● TEXT SEGMENT
== Segment start ==

Scaling to users requires Synapse Pro(element.io)

15 pointsby gmemstr6 months ago5 comments

like_any_other6 months ago
> However, it should be obvious that if the traffic levels spiked higher by 3x to ~120 events/s - then 75% of the worker’s time would be spent simply listening to traffic
For a 4GHz CPU core, with 4 instructions-per-clock, that works out to 100 million instructions per 'event'. That is efficiency so farcically low I can only attribute it to self-sabotage.. so they can sell the Pro version.
- airhangerf156 months ago
  Yea, it's obviously a move away from open source. The FOSS tools are surely to turn to garbage. They killed of Dendrite (the re-implementation of the Matrix server in Go). People have made some clients, but I don't think there are any alternative implementations.
  This is sad. The Matrix protocol will no never be XMPP. I hope Element is happy, because they're never going to be Slack. They're now stuck in a position where they are mediocre garbage to all sides.
  Of course the post mentions government. Who else would buy an overpriced garbage product.
  - malwrar6 months ago
    I read this post as more of an “oh shit, idk who is running these projects but if you are reading this and developing a big deployment it’s going to be expensive and broken and make us all look bad. Please just spend your org’s $$$ for our rust rewrite that will make your graphs pretty and bosses smile”. The target audience feels pretty narrow for this post.
    I’m also wary of such FOSS -> fee transitions, but I think this one is benign. I’m hoping these folks obtain this funding.
    Arathorn6 months ago
    I wrote the OP, and this is very much the correct interpretation. I spelt out the problem more clearly here: https://mastodon.matrix.org/@element/113843808583376704
    The issue is that large system integrators offer to run huge Matrix deployments for governments, think they can do so by using the FOSS server and maintain it themselves, and have no incentive to route any $ to the upstream project at all. As a result, you end up with situations like https://www.heise.de/news/Probleme-mit-Open-Source-Videokonf... where the project fails, which makes everyone look bad.
    So the point of this (pretty brutal) post is to try to say: "Seriously, if you are trying to run millions of users on a deployment, work with us as the upstream project - out of the box, the FOSS project will not work for this use case".
- Arathorn6 months ago
  Nope, it's not self-sabotage - the worker is sitting there consuming the events from redis, and then pulling in the dependent data from the DB and populating and maintaining its caches (and marshalling & unmarshalling the necessary data) so that it can actually do work on the events as needed.
  Obviously one could certainly optimise it more... which is why we did, by rewriting it in Rust, and adding in smarter pubsub, etc.

== Segment end ==

● DATA LISTING
== Segment start ==

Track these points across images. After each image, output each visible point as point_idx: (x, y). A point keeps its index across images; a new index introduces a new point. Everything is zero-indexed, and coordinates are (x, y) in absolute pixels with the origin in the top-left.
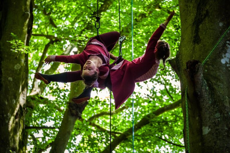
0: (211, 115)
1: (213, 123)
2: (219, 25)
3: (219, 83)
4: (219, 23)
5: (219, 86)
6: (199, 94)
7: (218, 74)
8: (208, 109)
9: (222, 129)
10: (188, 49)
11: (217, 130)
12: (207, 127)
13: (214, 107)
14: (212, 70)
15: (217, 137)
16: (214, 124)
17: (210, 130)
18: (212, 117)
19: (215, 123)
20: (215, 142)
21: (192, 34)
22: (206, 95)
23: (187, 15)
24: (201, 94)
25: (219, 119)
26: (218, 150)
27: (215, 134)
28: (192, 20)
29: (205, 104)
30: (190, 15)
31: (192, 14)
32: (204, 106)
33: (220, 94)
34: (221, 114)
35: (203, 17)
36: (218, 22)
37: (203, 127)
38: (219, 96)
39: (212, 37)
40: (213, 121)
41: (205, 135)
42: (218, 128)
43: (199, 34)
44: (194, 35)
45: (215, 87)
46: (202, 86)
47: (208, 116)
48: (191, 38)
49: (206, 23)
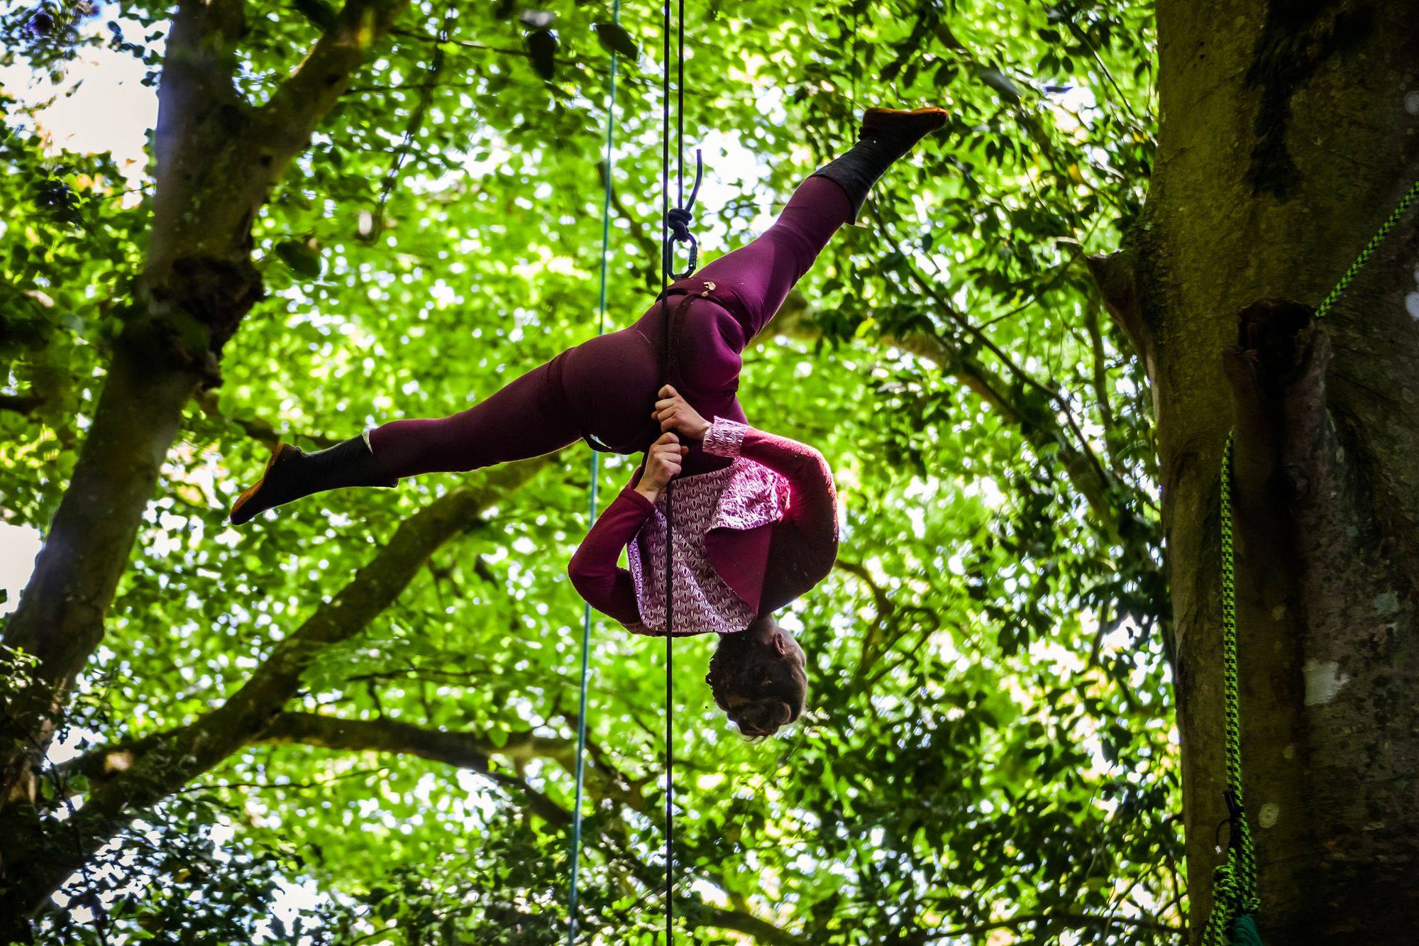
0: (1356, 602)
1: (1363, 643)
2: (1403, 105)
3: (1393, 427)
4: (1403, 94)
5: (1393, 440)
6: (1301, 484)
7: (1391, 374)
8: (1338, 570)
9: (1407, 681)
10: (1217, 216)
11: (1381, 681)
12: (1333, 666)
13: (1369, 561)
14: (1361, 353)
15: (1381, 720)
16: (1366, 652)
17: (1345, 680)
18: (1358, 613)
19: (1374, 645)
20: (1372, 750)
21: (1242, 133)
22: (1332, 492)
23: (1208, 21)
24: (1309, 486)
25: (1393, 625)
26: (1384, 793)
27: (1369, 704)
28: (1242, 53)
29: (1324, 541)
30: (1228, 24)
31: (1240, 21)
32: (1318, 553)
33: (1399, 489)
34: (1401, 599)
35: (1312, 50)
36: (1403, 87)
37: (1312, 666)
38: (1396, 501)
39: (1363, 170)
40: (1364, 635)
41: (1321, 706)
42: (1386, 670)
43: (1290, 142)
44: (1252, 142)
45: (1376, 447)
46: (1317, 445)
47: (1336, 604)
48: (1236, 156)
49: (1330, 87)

== Segment end ==

● TASKS FOR THIS EXERCISE
- 1) Reproduce, word for word, the part of the Synapse Pro thread that opens with the words containing "I’m also wary" and closes with "everyone look bad.".
- 2) In the Synapse Pro thread, Dendrite is described as a re-implementation of the Matrix server in which programming language?
- 3) Continue the forum thread about scaling Synapse Pro from the point where it stops.
The items can be set aside; none of them is needed here.

● TASK RESPONSES
- 1)
I’m also wary of such FOSS -> fee transitions, but I think this one is benign. I’m hoping these folks obtain this funding.
    Arathorn6 months ago
    I wrote the OP, and this is very much the correct interpretation. I spelt out the problem more clearly here: https://mastodon.matrix.org/@element/113843808583376704
    The issue is that large system integrators offer to run huge Matrix deployments for governments, think they can do so by using the FOSS server and maintain it themselves, and have no incentive to route any $ to the upstream project at all. As a result, you end up with situations like https://www.heise.de/news/Probleme-mit-Open-Source-Videokonf... where the project fails, which makes everyone look bad.

- 2) Go.

- 3)
  However, the key thing is that for anything other than huge deployments, this isn't a bottleneck. But for huge deployments, it becomes one. Meanwhile, we're hoping to use $ from Synapse Pro to fund perf improvements for normal FOSS Synapse and Matrix - e.g. algorithmically improving state resolution to be more performant; finishing faster room joins; improving federation traffic routing etc... so that smaller deployments get faster anyway without needing the faster workers.
traspler6 months ago
So there is the Synapse version that is required to get the big money contracts and the Synapse that is pretty inconsequential to the business except as a testing playground. - Makes it difficult to see how "Element is fully committed to community Synapse" can be true in the long run. Does this not spread the development effort & focus even thinner across these projects? And would reduced memory & cpu requirements not benefit all deployment sizes and not just nation-scale ones? It feels very much as a pivot towards a closed stack.
- Arathorn6 months ago
  It looks like i've done a bad job at explaining this, so i'll try to clarify:
  Making worker processes go fast has most benefit to enormous deployments, as they won't run out of headroom when running lots of single-core python workers.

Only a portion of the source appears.